Wednesday, January 11, 2012

Once Upon a Time...

We thought to tell this story right, we needed to start at the beginning.  The next few posts will probably be in past tense, but don't worry...we'll catch up soon. So here's a bit of Q&A to get a little bit of housekeeping out of the way. 

Q:  Why adopt?

A: (Jillian) The simple answer is that it was just a calling for us - and while there is a definite outward resemblance between us and Brangelina (don't laugh), I promise you, keeping up with Hollywood trends was not a driving factor for us.  I knew I would adopt at least a decade before I ever even heard of Angelina Jolie.  Zeke is not an accessory to make us feel like the "cool kids".

A: (David) Jillian and I started dating when we were 17 - and even then she talked about how one day she was going to marry me and adopt - lofty aspirations but she is persistent!  For quite some time it scared me and I postponed the conversation.  With each of our biological children we discussed adoption and the more "traditional" method of building our family . . . the 4th time, it just felt right.  It was a calling, it was a desire to serve, it was a need to reach out.  For me, it started as a bit of charitable motivation.  With more education and reflection it simply became the next natural step.  

Q: "Why Ethiopia?"

A: After years of discussion, it became clear that Ethiopia was the right fit for us. Trust me, a whole lot of thought went into this decision.  Let me just start by saying that private adoption domestically was never an option to us.  There is a waiting list of people who cannot conceive who would die to adopt a newborn.  We were able to conceive, so taking a spot in the long line of waiting parents was not something we felt right about.  So, private adoption out of the picture, you're talking about adopting through the system.  Warning - I'm about to paint a broad brush here.  The majority of children in the system (approximately 100,000) are there because they had to be taken away from their family.  There was neglect or sexual abuse or physical abuse, etc.  This is not a happy situation.  These situations do not lead to happy behavior.  Yes, it would feel good to show one of these children how wonderful a family can be and teach them to love and trust others.  I ache to do just that.  HOWEVER, after taking courses and talking to our social worker, the risks involved with adopting one of these children was just too high for us with the three young children already in the house.  I have worked in a pediatric psych ward.  I've seen the behaviors first hand.  It can be a violent and scary situation and it just wasn't something that was right for us to take on - at least at this point in our lives.  My grandmother grew up in foster care so it is something that is near to my heart.  She is an example of a child in the system that did not get taken away from her family.  Her mother passed away and her father couldn't take care of her (it's actually pretty much the same story as Zeke's).  Unfortunately, that is the exception and not the rule.  We had to find something that was a better fit for us.  Once we ruled domestic adoption out, we set our sites on international.  The earthquake hit Haiti and so, obviously, we were drawn there.  Well, they were in no shape to begin adoption processes.  The agencies we talked to directed us to Ethiopia instead. The very second I researched it, I knew that is where our child was.  To be clear, by no means do we value a life or needs of a child in another country more than one domestically  - for our family Ethiopia was the right fit.  And so it began.

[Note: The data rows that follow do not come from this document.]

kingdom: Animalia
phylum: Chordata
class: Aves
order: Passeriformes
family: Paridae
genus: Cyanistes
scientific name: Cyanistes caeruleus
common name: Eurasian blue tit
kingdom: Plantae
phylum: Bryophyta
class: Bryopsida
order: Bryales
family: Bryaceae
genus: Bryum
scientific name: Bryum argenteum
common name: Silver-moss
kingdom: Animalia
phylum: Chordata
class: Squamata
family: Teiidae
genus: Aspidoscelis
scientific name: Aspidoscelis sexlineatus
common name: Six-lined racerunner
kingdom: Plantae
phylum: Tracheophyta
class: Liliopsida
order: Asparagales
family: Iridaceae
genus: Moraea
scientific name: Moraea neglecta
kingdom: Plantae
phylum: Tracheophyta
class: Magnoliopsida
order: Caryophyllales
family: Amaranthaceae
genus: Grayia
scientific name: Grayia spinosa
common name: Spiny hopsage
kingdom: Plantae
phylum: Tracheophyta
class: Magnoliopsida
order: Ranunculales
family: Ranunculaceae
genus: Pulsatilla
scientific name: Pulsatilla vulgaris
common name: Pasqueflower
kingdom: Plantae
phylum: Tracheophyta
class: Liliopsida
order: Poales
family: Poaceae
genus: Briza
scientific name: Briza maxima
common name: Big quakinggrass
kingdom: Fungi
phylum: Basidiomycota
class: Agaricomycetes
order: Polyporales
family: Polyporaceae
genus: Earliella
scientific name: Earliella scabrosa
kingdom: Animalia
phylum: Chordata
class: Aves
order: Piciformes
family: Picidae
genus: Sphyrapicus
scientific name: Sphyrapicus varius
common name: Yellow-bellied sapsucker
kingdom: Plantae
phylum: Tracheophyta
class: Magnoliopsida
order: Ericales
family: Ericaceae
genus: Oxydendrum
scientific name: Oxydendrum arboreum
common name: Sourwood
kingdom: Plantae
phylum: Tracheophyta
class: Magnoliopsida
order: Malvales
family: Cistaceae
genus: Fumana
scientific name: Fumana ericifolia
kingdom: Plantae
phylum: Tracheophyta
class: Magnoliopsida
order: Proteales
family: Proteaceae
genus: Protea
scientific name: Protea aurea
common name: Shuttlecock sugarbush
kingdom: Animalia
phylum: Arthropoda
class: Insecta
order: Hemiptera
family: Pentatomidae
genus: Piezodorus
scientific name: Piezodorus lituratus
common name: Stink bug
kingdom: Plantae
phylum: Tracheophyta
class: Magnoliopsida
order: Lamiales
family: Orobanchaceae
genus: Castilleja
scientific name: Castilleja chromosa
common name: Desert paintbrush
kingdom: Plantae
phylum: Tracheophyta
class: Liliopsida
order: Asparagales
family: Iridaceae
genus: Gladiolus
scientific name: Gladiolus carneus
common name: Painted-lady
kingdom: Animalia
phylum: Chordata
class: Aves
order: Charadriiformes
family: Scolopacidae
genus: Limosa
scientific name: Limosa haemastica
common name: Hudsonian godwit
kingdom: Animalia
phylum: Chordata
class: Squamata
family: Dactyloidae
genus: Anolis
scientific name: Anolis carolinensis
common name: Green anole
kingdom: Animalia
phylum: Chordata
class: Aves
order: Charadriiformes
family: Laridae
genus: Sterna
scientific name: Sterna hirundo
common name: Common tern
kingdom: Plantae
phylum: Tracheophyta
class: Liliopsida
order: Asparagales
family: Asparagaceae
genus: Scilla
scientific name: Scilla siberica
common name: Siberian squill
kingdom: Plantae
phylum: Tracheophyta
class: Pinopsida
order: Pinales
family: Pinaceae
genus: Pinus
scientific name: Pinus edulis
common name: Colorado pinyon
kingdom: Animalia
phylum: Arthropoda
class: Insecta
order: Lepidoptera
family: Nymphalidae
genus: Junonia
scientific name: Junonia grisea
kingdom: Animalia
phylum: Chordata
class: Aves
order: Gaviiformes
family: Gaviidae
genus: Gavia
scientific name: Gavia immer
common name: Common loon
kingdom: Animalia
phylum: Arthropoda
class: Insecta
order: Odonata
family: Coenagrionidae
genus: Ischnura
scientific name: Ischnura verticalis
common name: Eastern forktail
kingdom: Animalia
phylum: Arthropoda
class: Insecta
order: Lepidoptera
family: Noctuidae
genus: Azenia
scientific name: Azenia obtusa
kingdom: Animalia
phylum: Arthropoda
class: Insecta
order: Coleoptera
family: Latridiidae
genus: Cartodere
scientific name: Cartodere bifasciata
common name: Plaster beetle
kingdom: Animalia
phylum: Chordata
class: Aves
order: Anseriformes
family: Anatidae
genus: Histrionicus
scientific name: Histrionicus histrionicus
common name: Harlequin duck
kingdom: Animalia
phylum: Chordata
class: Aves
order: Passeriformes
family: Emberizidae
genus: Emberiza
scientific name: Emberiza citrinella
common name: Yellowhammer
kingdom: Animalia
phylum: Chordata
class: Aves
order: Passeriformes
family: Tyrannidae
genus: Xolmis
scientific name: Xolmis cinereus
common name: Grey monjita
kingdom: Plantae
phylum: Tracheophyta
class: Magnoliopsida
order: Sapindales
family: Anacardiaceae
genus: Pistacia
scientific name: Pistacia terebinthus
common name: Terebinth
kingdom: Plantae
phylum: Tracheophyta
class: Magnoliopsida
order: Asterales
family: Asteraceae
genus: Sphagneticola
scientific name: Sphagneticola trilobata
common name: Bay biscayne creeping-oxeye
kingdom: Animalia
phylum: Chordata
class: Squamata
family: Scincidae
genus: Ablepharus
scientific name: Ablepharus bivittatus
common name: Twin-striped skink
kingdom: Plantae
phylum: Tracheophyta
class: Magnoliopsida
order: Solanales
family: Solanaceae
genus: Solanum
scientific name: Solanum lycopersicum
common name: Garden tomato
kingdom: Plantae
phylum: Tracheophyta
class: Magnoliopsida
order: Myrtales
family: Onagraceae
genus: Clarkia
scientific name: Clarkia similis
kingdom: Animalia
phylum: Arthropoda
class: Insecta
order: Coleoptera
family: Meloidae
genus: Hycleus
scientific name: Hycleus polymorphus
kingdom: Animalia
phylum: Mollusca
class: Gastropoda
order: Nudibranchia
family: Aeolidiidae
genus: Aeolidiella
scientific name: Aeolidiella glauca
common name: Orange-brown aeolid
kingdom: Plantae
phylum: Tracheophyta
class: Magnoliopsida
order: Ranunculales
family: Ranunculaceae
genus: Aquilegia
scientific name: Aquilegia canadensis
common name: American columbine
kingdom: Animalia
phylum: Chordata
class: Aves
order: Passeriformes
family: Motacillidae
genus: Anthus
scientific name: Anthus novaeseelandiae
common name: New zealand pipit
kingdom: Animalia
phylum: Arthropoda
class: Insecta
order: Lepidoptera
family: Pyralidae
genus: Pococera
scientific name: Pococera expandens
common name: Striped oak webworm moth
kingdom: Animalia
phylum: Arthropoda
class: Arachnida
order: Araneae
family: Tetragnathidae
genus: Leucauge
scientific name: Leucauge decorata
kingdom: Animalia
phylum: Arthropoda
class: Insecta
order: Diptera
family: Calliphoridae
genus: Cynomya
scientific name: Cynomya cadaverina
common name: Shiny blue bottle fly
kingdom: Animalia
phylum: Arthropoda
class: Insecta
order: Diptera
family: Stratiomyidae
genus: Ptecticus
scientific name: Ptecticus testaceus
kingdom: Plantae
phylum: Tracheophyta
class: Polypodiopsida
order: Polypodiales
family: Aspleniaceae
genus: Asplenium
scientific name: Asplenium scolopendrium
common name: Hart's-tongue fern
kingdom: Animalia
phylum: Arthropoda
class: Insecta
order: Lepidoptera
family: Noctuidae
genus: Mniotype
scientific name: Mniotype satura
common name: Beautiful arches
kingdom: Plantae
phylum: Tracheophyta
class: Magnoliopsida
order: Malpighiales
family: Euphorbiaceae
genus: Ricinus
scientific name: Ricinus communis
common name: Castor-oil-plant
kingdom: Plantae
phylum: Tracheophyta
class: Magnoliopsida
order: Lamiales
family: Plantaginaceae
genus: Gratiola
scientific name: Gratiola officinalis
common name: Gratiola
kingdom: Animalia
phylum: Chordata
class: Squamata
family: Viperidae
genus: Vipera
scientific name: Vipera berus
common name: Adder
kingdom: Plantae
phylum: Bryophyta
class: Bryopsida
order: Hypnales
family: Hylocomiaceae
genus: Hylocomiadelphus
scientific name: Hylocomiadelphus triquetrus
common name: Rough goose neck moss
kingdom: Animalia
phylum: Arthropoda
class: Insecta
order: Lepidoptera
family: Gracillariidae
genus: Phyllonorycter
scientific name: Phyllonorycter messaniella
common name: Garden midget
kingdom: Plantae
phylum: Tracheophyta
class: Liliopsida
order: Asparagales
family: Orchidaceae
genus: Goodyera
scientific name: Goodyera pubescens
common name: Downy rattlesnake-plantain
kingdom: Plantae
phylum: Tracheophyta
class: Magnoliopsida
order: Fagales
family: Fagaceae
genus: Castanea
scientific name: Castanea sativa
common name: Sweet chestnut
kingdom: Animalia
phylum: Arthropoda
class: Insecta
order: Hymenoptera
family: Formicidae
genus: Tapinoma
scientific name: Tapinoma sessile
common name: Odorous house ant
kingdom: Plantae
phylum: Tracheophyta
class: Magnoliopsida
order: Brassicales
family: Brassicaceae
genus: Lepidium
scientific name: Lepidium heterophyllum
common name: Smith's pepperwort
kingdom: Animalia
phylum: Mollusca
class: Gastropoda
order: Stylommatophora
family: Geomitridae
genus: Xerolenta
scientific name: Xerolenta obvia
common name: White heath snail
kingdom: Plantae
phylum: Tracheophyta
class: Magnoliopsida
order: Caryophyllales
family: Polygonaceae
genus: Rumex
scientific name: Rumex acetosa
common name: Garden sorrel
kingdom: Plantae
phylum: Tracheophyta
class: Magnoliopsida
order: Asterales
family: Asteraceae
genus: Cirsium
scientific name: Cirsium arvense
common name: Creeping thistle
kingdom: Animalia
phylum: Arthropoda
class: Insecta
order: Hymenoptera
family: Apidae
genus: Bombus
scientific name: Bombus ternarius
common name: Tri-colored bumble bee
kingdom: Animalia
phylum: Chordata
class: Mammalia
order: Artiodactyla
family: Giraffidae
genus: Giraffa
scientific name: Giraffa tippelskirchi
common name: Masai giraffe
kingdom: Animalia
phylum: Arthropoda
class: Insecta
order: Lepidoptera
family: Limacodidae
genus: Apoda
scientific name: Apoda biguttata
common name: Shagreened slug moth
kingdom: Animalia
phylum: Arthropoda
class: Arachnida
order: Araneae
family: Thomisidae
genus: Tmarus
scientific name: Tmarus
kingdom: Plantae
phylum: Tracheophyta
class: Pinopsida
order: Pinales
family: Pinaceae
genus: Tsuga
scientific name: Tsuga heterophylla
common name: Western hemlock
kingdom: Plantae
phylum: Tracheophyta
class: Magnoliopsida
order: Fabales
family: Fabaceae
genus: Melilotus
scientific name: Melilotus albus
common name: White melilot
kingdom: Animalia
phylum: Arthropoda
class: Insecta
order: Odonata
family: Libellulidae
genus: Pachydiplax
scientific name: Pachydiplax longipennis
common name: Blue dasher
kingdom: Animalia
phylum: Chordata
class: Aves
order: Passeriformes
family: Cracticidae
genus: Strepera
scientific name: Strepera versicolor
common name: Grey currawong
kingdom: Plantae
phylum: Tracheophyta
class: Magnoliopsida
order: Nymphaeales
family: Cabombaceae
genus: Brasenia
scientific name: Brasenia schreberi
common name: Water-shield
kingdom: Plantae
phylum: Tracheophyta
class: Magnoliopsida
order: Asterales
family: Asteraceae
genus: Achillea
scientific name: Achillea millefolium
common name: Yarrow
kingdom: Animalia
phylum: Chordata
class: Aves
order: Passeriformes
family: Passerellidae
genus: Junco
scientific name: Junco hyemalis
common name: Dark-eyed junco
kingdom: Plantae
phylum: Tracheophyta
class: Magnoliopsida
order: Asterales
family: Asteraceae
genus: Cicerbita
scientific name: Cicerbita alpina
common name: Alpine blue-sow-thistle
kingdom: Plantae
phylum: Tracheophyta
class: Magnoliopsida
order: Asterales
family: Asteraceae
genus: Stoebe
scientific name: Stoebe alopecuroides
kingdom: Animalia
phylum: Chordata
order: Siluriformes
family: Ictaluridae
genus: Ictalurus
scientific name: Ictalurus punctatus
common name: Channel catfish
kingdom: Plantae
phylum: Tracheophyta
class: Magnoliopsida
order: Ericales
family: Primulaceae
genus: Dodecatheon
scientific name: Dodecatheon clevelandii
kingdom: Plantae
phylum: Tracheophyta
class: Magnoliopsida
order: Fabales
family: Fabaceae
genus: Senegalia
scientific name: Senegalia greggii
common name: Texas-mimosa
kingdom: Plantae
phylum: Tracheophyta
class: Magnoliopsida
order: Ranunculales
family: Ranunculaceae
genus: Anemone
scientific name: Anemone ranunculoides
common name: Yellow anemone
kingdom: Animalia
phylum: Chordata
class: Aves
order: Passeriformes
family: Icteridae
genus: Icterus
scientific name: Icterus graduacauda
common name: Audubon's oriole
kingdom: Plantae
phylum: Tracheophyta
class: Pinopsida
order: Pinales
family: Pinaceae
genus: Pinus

Just to satisfy your curiosity, here are just a few of the reasons we were drawn to Ethiopia...

  • There are over 5 million orphans in Ethiopia.  Statistically more than 1 in 10 children will not reach age 5.  
  • The Ethiopian people are a warm and caring people.  I've never experienced anything like it. We were excited to embrace their culture and we also knew it meant that our child would be well cared for before he came home.
  • There are fewer occurrences of severe behavioral issues with kids adopted from Ethiopia.
It took us months to find an adoption agency that we trusted, which was absolutely painful for me. David, of course, had to nit pick at every detail.  This may come as a shock to many of you, but I really suck at delayed gratification!  It was killing me that we decided to adopt but we couldn't even start the process because we couldn't decide on an agency.  My arms longed to hold my new child!! Much like most things in our lives, I was glad we went with Dave's plan to be patient (I hope he doesn't read this).  The agency I was pushing for ended up to be pretty sketchy when it came to ethics - but, hello? that's why they were gonna be so much faster! duh!  I only cared about fast!  Ok, that's not true.  I wanted fast AND ethical.  We ended up finding YWAM Ethiopia (Youth With A Mission) and they were a perfect fit for us!  The fast part didn't exactly work out, but the ethical sure did and we're both very grateful for that.  So, after signing on the dotted line, our journey began.  15 not so short months later, we would be returning home with our new son. 

So why Ethiopia . . . simply put, because that's where our son was. 

1 comment:

  1. I just love how it all worked out. Thank goodness for patient husbands, right?!